(What needs to be done)
List each line in the records that contains the string "name". Case counts.

(Recorded data)
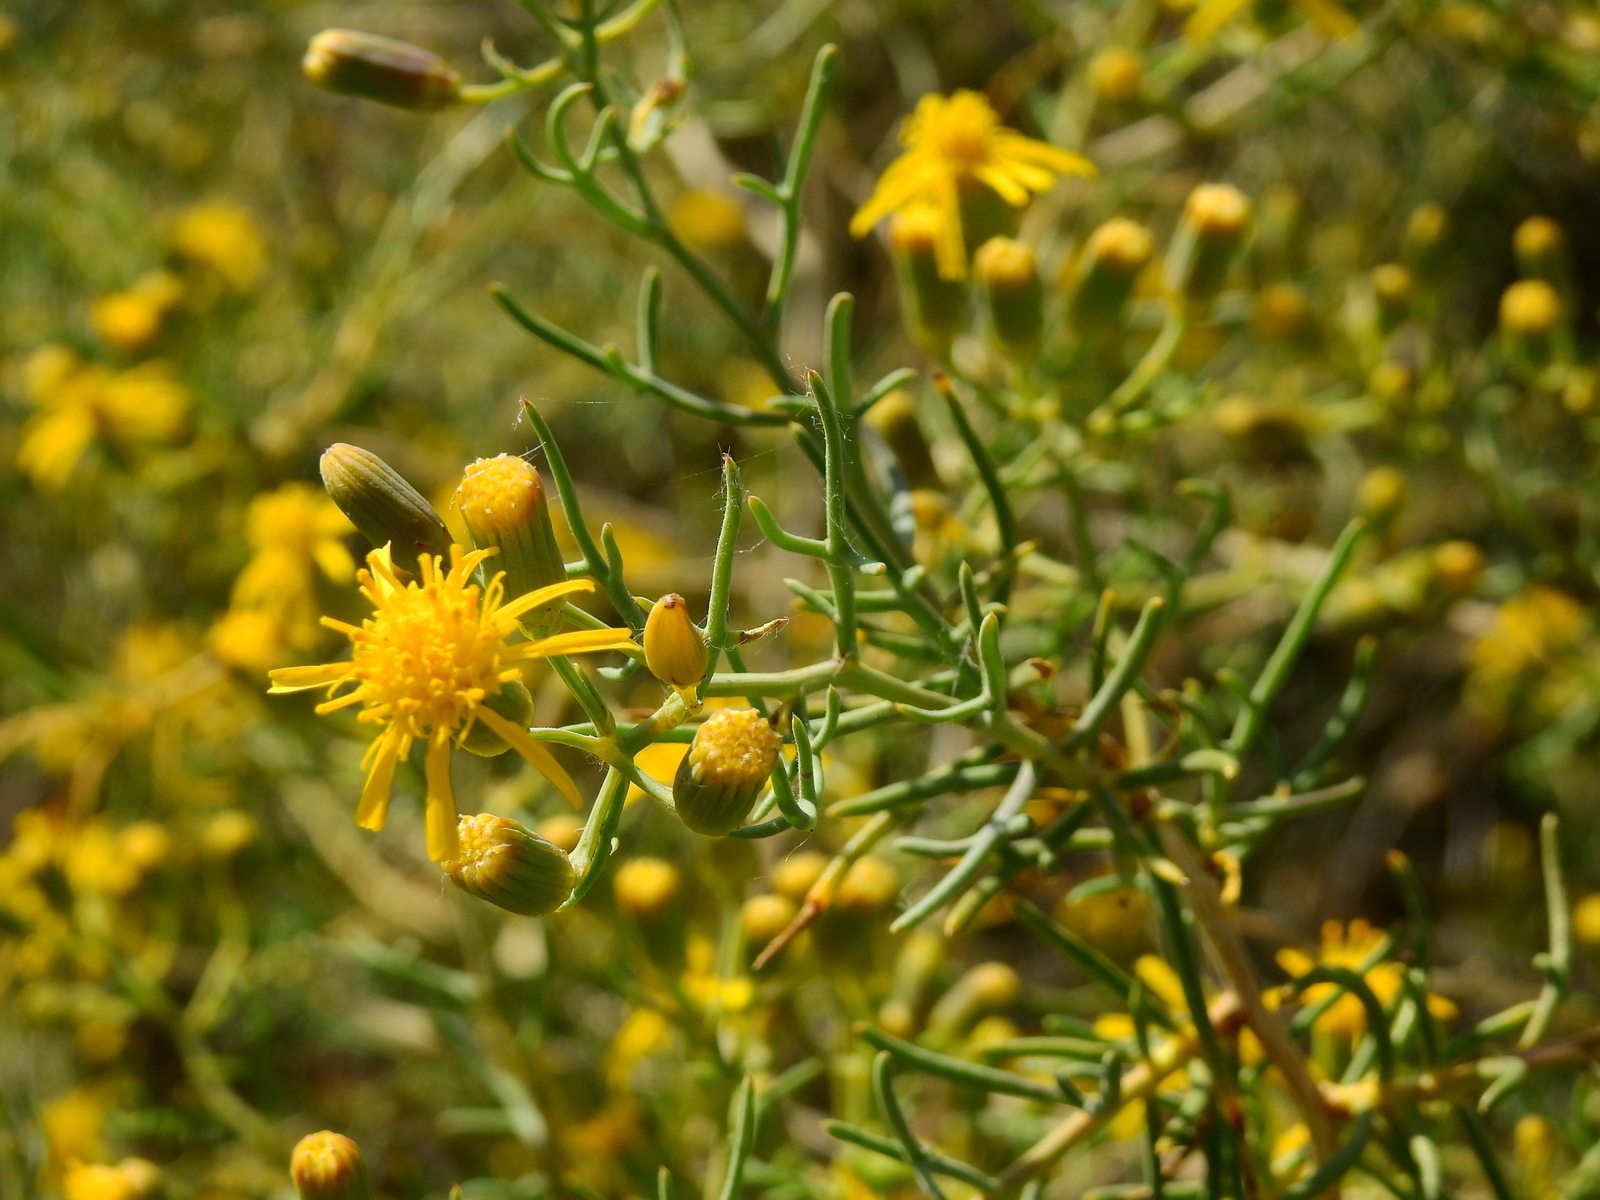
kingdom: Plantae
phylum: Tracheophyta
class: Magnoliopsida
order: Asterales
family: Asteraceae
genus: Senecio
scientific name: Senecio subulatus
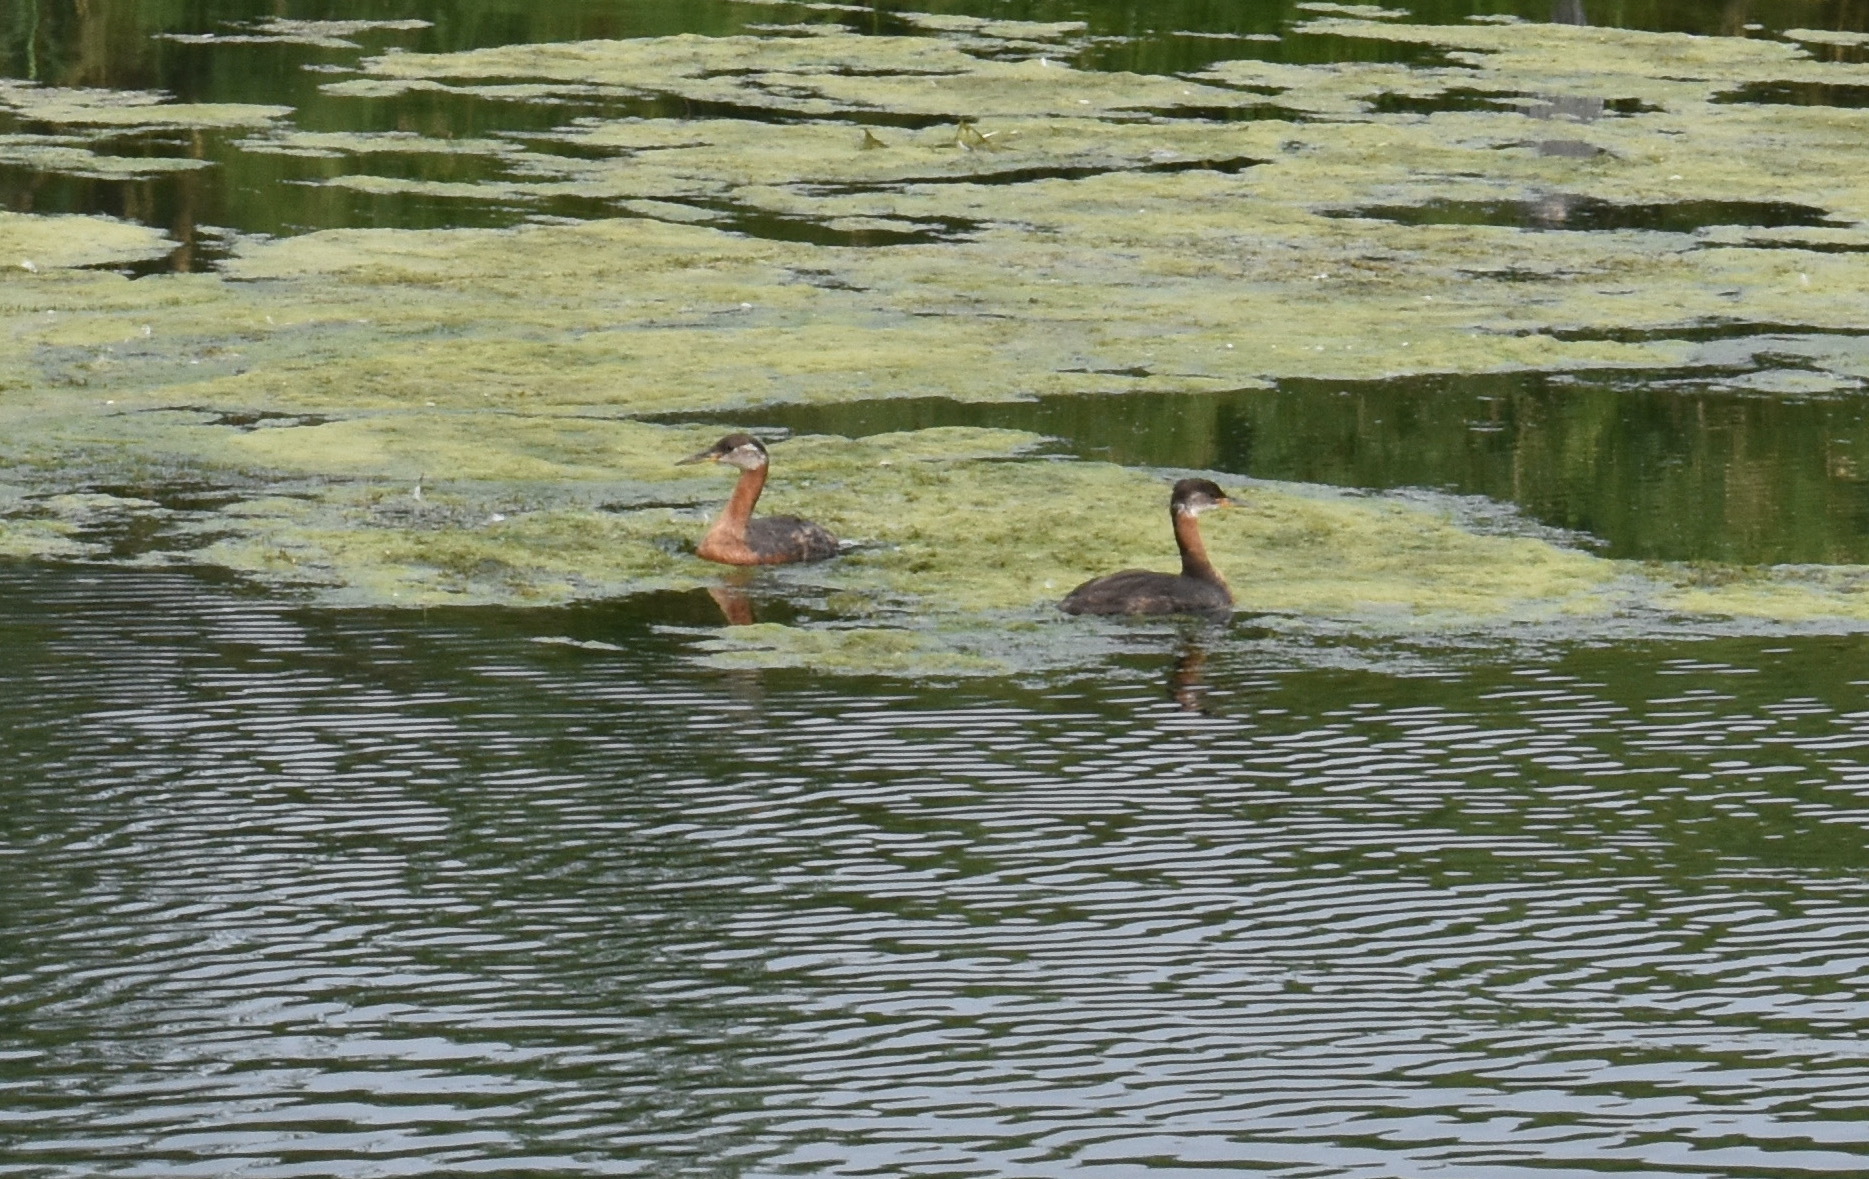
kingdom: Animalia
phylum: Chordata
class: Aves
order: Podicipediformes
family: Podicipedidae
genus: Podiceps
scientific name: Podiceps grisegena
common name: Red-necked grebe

(Task solution)
scientific name: Senecio subulatus
scientific name: Podiceps grisegena
common name: Red-necked grebe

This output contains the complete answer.